Par Hong Kong Fou-Fou
Chers lecteurs, depuis le temps qu'on (ne) se connaît (pas), il est temps pour moi de faire mon coming out et de vous faire un aveu qui me pèse sur la conscience : pendant de nombreuses années, j'ai été skinhead. Oui, vous avez bien lu. J'en entends qui s'exclament : "Nooon, pas lui !" "Un si gentil garçon !" "Il m'a aidé à traverser la rue, une fois !" "Il ne fait pas de fautes d'orthographe, pourtant !" Et pourtant (ah, il fait des répétitions, par contre), c'est la stricte vérité. Et je ne regrette rien. Alors maintenant, vous pouvez résilier votre abonnement à Fury Magazine (m'en fiche, c'est gratuit) ; vous pouvez brûler les anciens numéros (m'en fiche, c'est du virtuel) ; vous pouvez boycotter mes articles et ne lire que ceux de Goudurix (m'en fiche, c'est vous que vous punissez) ; vous pouvez venir me casser la figure (m'en fiche, c'est... Heu, on peut d'abord discuter ?).
Mais bien sûr, qu'on peut discuter, entre gens de bonne volonté. D'autant plus que les skinheads ne sont pas forcément
aussi bêtes et méchants qu'on veut bien le croire.
Le mouvement skinhead est issu du mouvement mod à la fin des années 60, les premiers skins écoutaient du reggae. Elégance vestimentaire, musique noire... Comment a-t-on pu basculer et arriver à l'exact opposé, à savoir des types mal habillés pogotant et tendant le bras sur la musique de groupes que même un sourdingue aurait du mal à supporter ? La faute à qui ? A personne, en fait. Le film "This is England" de Shane Meadows montre parfaitement ce glissement progressif et involontaire vers une radicalisation de ces jeunes Anglais chômeurs et fauchés. Ensuite, les médias ont fait le reste en se chargeant de faire leur mauvaise publicité. Les journalistes se sont jetés sur le sujet comme un rottweiler élevé par un faf sur la jambe d'un Pakistanais. Les universitaires ont publié leurs souverains poncifs. Les sociologues y ont été de leurs explications vaseuses. Pour comprendre ce genre de culture, il faut la vivre de l'intérieur, pas l'observer depuis une salle de rédaction ou d'archives. Ensuite on a eu des skins rouges, mais nazis ou reds, c'est blanc bonehead et bonehead blanc.
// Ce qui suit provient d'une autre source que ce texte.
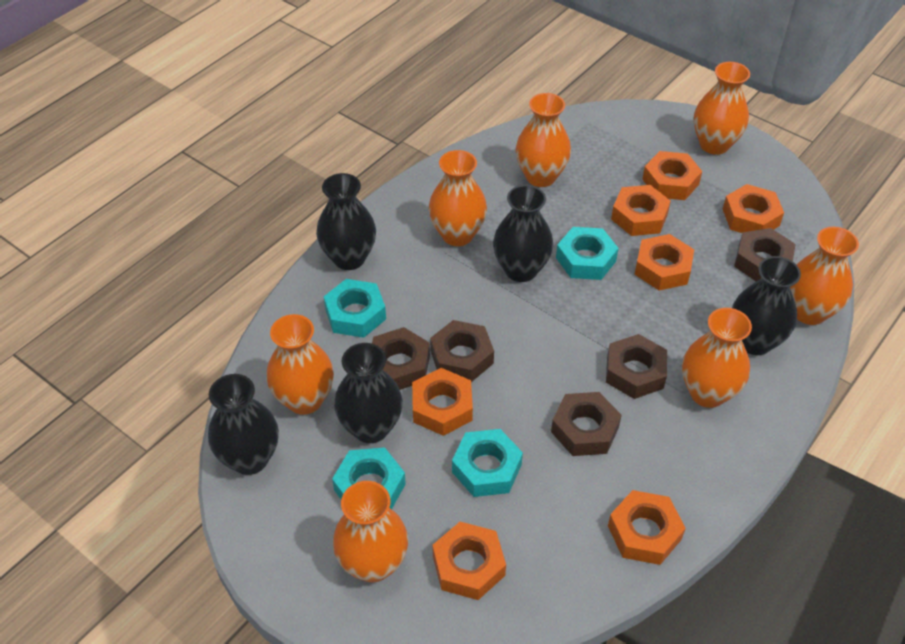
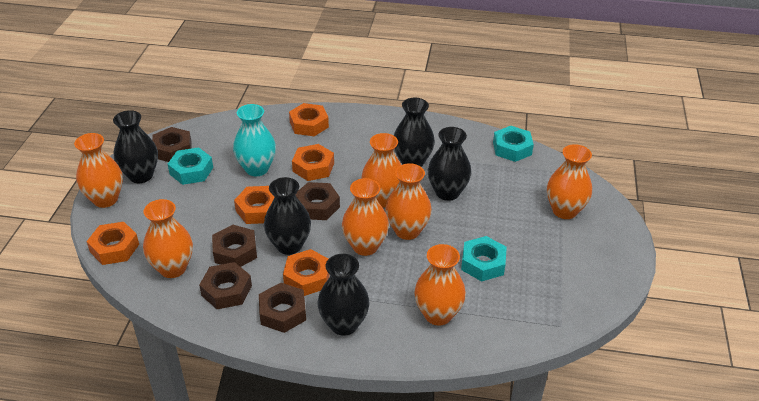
orange nut: [412,368,473,436] [432,522,506,600] [608,490,686,565] [611,185,671,236] [634,234,694,290] [642,151,702,200] [723,184,784,233] = 7 -> [86,222,139,265] [234,186,274,224] [283,249,330,296] [289,103,329,136] [292,144,334,181] = 5
turquoise nut: [324,279,386,338] [332,447,406,509] [452,429,523,497] [556,227,619,280] = 4 -> [168,147,213,185] [461,236,507,282] [493,126,534,162] = 3
turquoise vase: none = 0 -> [233,104,276,176] = 1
Et puis des skins homosexuels à moustache, des skins contre la vivisection, des gabberskins, tout un tas de sous-groupes à des années-lumière du mouvement original.
De temps en temps, un livre vient remettre les pendules à l'heure. Comme, en son temps, "Skinhead" de Nick Knight. Et, aujourd'hui, "Skinheads" de John King. King, Knight, on se croirait au Moyen-Age. Et ce n'est pas si débile, car les skins ont toujours été associés à un certain code de l'honneur, un certain esprit chevaleresque un peu désuet. Bon, attention hein, je n'essaie pas de faire passer les skins pour des petits saints, ça reste quand même des gens plutôt turbulents. Mais ni mieux, ni pires que les autres. Essayer de démontrer ça, c'est la qualité première du bouquin de John King. L'auteur n'a pas son pareil pour décrire l'Angleterre de la rue, il l'a déjà prouvé avec, entre autres, "Football Factory" et "Human Punk". Les héros de son dernier livre travaillent pour entretenir leur famille, se détendent en buvant une pinte de London Pride et en écoutant du ska ou du reggae, ils se défoulent en allant au stade défendre les couleurs de Chelsea. Leurs cheveux sont coupés courts, leur chemise impeccablement repassée et leurs Doc Martens bien cirées. Ils ont la classe, mais la classe ouvrière. En Angleterre, Nick Hornby est l'écrivain des bobos, John King celui des prolos.
D'accord, ce n'est pas de la grande littérature, je ne suis même pas sûr que ça soit de la littérature tout court, c'est loin d'être le meilleur King, mais ça change d'une thèse de doctorat sur le même sujet pondue par un pontifiant rat de bibliothèque universitaire.